GTX: How Bankruptcy Claims Work
In what can either be described as an extraordinary example of turning the negative into a positive or an extraordinary act of cynicism, the founders of the failed crypto hedge fund Three Arrows Capital, which faces $3.5 billion in creditors' claims according to its bankruptcy filings, are pitching a new crypto exchange that would allow creditors in crypto bankruptcies, most notably FTX and Celsius, to tokenize their bankruptcy claims. Given the unceasing reports of bankruptcies among the biggest players in crypto over the last year, such an exchange is bound to attract some interest, so it is worth going over what exactly it means to buy creditor claims of a bankrupt company and the possibility of tokenizing those claims.
First, a slight primer on what happens in bankruptcy is in order. When a business declares that it is unable to pay its debt obligations as they come due, it enters a court-enforced bankruptcy proceeding. The bankruptcy court then oversees the bankruptcy proceeding which, in the United States, can proceed by two routes. In a Chapter 11 bankruptcy, the business continues operating through the bankruptcy process (subject to court supervision) and seeks to exit bankruptcy as a going concern with a restructured debt. In a Chapter 7 bankruptcy, the business liquidates any remaining assets which are distributed to creditors, and if the funds remain to shareholders, and is dissolved. There are two classes of creditors in a bankruptcy proceeding. Secured creditors are those who have a lien or other security interest in specific assets of the debtor, such as a mortgage on a property. In a bankruptcy proceeding, secured creditors generally have a priority claim to the assets securing the debt. This means that they will be paid from the proceeds of those assets before unsecured creditors. Unsecured creditors are those who have extended credit to the debtor without having a security interest in specific assets. Unsecured creditors generally have lower priority than secured creditors and will only be paid—on a pro-rata basis—if there are sufficient assets remaining after the secured creditors have been paid. Almost invariably, client depositors are unsecured creditors as they did not take a security interest in any specific asset of the company.
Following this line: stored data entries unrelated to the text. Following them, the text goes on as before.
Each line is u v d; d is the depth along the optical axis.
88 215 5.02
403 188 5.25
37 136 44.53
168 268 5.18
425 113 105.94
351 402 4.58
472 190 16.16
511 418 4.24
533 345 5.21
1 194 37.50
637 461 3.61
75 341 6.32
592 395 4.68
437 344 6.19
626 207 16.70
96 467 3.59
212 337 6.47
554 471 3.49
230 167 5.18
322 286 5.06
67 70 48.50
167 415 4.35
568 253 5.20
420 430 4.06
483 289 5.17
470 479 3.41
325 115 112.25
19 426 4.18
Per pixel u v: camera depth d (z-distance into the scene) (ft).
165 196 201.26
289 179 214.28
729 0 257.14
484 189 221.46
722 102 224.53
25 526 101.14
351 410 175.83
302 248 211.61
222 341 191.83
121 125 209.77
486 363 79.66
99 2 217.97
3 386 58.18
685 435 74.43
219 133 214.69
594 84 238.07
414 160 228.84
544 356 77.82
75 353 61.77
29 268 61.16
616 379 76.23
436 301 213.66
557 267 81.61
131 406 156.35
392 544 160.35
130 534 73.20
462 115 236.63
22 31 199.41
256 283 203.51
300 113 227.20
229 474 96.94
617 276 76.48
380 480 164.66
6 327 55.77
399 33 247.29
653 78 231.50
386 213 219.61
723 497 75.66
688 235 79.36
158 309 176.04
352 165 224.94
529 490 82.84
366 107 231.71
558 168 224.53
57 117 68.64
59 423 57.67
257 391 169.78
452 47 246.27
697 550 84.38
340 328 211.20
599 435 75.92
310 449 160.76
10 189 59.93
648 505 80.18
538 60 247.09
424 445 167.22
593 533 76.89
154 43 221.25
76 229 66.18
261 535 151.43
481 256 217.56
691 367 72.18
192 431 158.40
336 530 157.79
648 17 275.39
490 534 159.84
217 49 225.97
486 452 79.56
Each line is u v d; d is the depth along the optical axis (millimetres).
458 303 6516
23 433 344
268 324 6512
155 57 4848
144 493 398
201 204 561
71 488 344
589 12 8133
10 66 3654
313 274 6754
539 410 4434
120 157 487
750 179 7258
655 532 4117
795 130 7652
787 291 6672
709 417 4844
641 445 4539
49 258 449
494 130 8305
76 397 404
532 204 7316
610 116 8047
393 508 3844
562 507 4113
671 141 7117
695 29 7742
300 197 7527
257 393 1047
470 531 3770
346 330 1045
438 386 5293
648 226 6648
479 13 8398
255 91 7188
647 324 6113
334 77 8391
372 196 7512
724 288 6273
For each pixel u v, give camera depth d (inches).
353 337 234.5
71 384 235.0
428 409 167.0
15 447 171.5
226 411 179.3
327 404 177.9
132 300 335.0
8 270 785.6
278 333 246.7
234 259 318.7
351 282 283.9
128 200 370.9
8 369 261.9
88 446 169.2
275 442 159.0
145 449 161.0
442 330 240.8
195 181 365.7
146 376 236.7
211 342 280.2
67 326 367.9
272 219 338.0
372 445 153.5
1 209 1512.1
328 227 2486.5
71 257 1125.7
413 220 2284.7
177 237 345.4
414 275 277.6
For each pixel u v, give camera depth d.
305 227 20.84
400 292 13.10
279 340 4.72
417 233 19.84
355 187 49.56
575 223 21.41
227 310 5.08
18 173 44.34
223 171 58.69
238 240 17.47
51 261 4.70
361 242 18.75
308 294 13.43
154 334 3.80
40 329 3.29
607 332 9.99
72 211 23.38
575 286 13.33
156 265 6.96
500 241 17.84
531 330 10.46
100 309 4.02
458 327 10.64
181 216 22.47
Thus, anyone purchasing the creditor claims on a bankrupt crypto exchange is making the bet that after all the secured creditors are paid off (generally banks or other big lenders), there will be sufficient funds leftover to pay the clients whose deposits were wiped out. This is a risky bet, which reflects the highly discounted price such claims are sold for, often for pennies on the dollar. Moreover, the time horizon over which the purchaser can expect the payoff can be very lengthy. In the US, Chapter 11 bankruptcies can drag on for years in some cases, and in other countries can be worse. For example, in the Mt. Gox bankruptcy reimbursement only began last year although Mt. Gox filed for bankruptcy protection in 2014. Moreover, the market for creditor claims in bankruptcy proceedings has many transactional costs. It consists primarily of over-the-counter contracts which have to be negotiated and, in some cases, can be litigated. Nonetheless, the buying of creditor claims can be a good investment, with investors in Mt. Gox bitcoin claims earning as much as 18 times their investment. Perhaps unsurprisingly, in recent years there has been a push to standardize the terms of small claim assignments and have them trade in centralized marketplaces.
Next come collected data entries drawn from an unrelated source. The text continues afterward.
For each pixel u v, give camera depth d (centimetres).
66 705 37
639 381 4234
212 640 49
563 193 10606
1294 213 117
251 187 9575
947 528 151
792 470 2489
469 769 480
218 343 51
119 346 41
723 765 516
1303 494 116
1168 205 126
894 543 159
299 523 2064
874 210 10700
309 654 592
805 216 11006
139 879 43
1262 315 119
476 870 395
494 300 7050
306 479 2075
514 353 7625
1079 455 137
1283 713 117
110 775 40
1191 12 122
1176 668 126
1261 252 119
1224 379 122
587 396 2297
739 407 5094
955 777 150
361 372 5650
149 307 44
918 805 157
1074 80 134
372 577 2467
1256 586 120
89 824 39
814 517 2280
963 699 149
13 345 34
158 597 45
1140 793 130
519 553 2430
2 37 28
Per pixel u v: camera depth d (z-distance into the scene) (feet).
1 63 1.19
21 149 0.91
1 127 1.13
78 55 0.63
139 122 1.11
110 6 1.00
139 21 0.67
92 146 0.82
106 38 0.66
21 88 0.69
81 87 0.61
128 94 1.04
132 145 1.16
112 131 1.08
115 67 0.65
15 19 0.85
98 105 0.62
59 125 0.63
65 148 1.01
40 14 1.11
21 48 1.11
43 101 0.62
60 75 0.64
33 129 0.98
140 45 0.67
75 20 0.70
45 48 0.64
Tokenizing small claims could present the next step in facilitating a more efficient small claim assignment market, though doing so effectively would require several steps. First, it is important that the token issuer has some means of effectively verifying the actual right to the claim, and that not every person can, for example, mint tokens representing rights to the FTX bankruptcy proceeds without having had FTX deposits. Second, it would be essential that the token function as a bearer instrument for all the rights that attach to the claim, such that the holder of the token unquestionably has the right to the proceeds of the eventual bankruptcy and that such rights will be recognized by the court. The use of NFTs as bearer instruments of real-world rights could provide a good case study of how to do this – the important thing is that the terms and conditions which attach to the token unequivocally prevent the bifurcation of the token and the creditor rights or else such tokens will become worthless. However, if done correctly such a market could facilitate a more efficient market for small claims assignment and allow the value of the claims to be used as collateral in other transactions more readily.